_Texto de lectura_
....

En el aniversario del fusilamiento de Agustín Farabundo Martí

Siguiendo el ejemplo del gran patriota Morazán, Farabundo Martí también entendió que la única manera de tener una supervivencia digna dentro de la sumisión impuesta por el imperialismo yanqui en su "Mare Nostrum" (el Caribe) era manteniendo a Centroamérica Unida y liberada de todo poder transnacional. Por eso luchó, siendo un sucesor de Morazán, un coetáneo de Sandino y un anticipador de las luchas triunfales del Frente Sandinista de Liberación Nacional y del Farabundo Martí de Liberación Nacional que lo rescatan como el héroe revolucionario y coherente que fue.
 
 Farabundo Martí nació en Teotepeque, El Salvador, en 1893. Abandonó la carrera de Derecho para incorporarse a la actividad política. Por estos motivos fue expulsado a Guatemala, lugar en el que permaneció exiliado desde 1920 a 1925. Desde allí viajó varias veces a México y militó en los batallones rojos revolucionarios formados por obreros mexicanos.
 
En 1925, Martí participó de la fundación del Partido Socialista Centroamericano. Inmediatamente se desató la represión del general José María Orellana, el tirano de turno en Guatemala. Farabundo fue expulsado del país y deportado a El Salvador.

....

_Consigna 1_
¿Por qué luchó Farabundo Martí, según el texto sobre su fusilamiento? Responda en una a tres oraciones.
_Consigna 2_
Duplique el fragmento del texto sobre Farabundo Martí que comienza en "Farabundo Martí nació" y termina en "por obreros mexicanos.".
_Consigna 3_
Prosiga el texto sobre Farabundo Martí desde el punto en que se detiene.

[Entradas de un conjunto de datos]
....

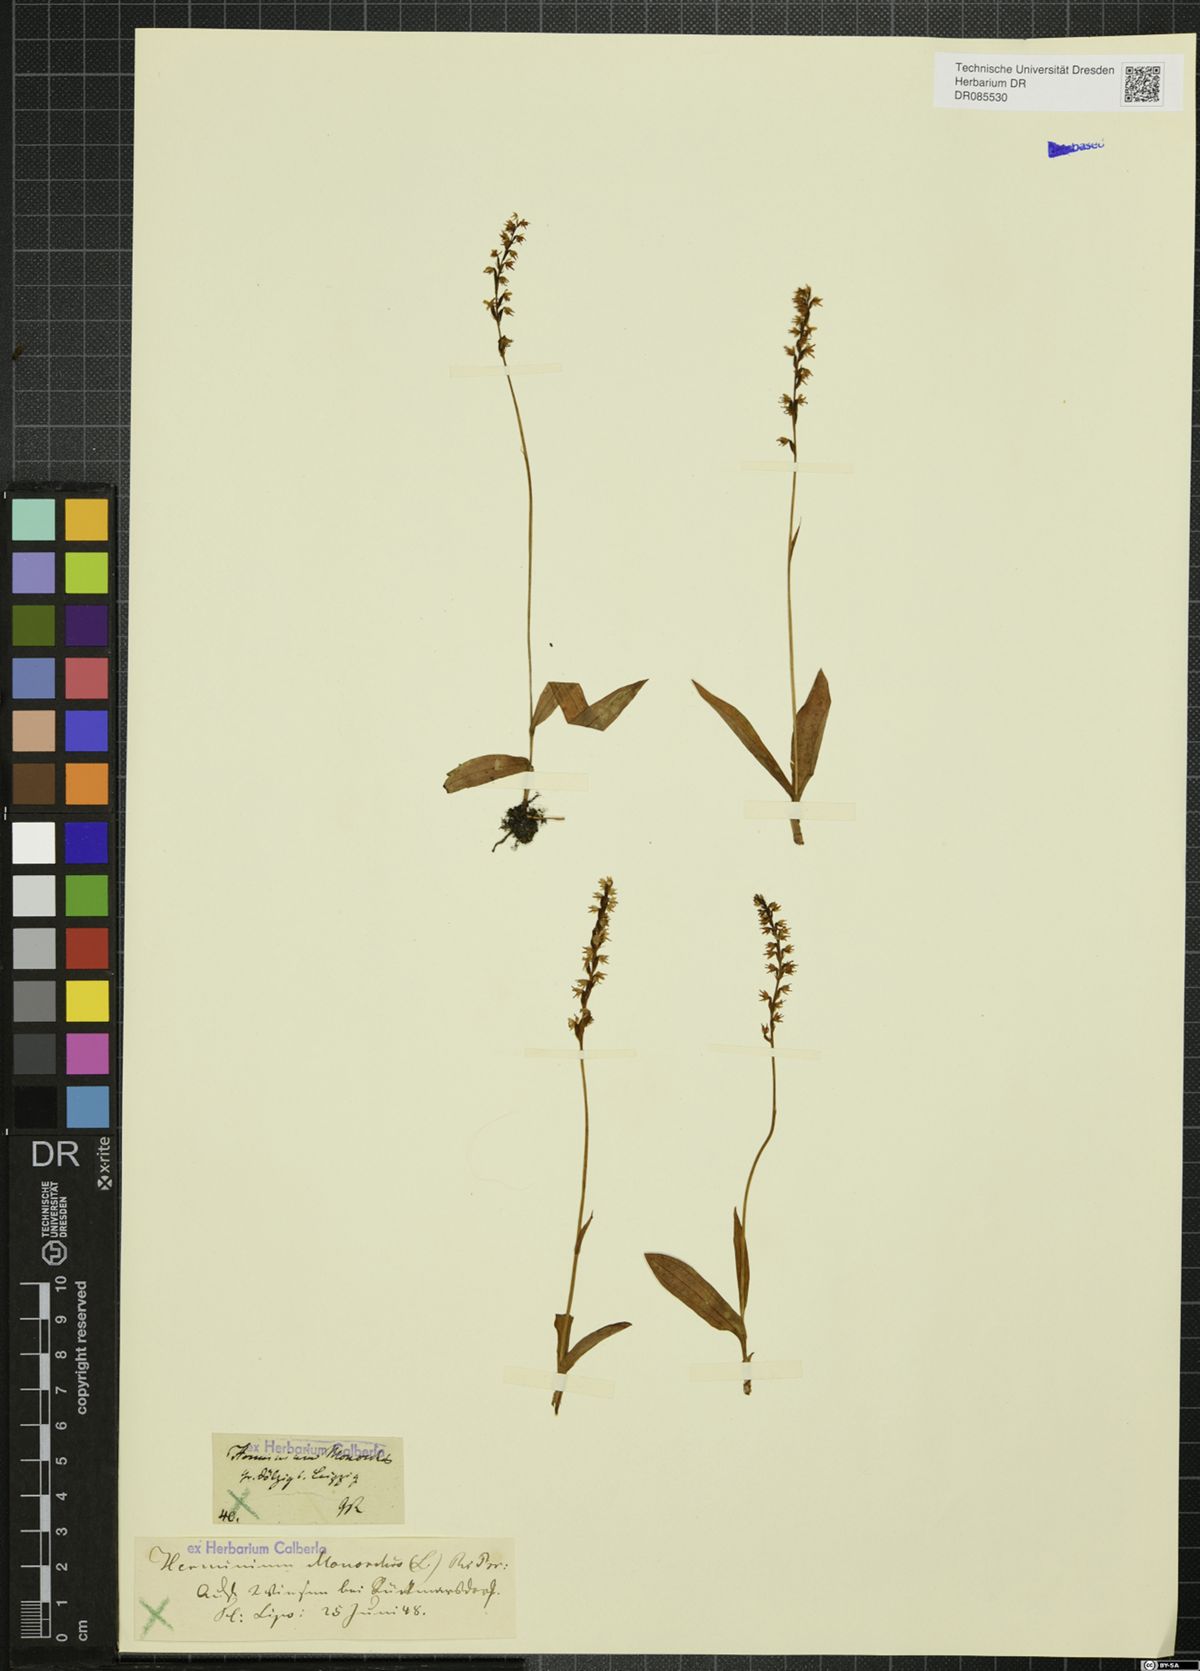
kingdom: Plantae
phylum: Tracheophyta
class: Liliopsida
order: Asparagales
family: Orchidaceae
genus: Herminium
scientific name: Herminium monorchis
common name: Musk orchid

....

_Respuesta 1_
Farabundo Martí luchó porque, siguiendo el ejemplo de Morazán, entendió que la única manera de tener una supervivencia digna dentro de la sumisión impuesta por el imperialismo yanqui en el Caribe era mantener a Centroamérica unida y liberada de todo poder transnacional.

_Respuesta 2_
Farabundo Martí nació en Teotepeque, El Salvador, en 1893. Abandonó la carrera de Derecho para incorporarse a la actividad política. Por estos motivos fue expulsado a Guatemala, lugar en el que permaneció exiliado desde 1920 a 1925. Desde allí viajó varias veces a México y militó en los batallones rojos revolucionarios formados por obreros mexicanos.

_Respuesta 3_
Comenzó con los primeros intentos de organización de campesinos y obreros. A Martí se le abría una nueva etapa en su vida de revolucionario al incorporarse a la Federación Regional de Trabajadores de El Salvador, donde realizó una intensa actividad.
 
En 1928 viajó a Estados Unidos. Colaboró allí con la Liga Antiimperialista. Poco después debió regresar a El Salvador y se trasladó a Las Segovias, Nicaragua, para incorporarse a la guerrilla de Augusto César Sandino. Pronto ascendió al grado de coronel de las fuerzas que combatían a los marines yanquis y fue nombrado secretario personal de Sandino.
 
En 1930 –año de la fundación del partido comunista de El Salvador- Farabundo Martí regresó a su patria en calidad de representante del Socorro  Rojo Internacional, organismo vinculado a la III Internacional.
 
n esa región de Centroamérica gobernaba un teósofo, que más ajustado sería llamarle psicópata que ejerció una dictadura feroz en El Salvador entre 1931 y 1944. El general Maximiliano Hernández Martínez, además de practicar  la política de la oligarquía cafetalera, se inspiraba en otras voces esotéricas. En cierta ocasión combatió una epidemia de viruela “forrando el alumbrado público de la capital con papel celofán a colores”.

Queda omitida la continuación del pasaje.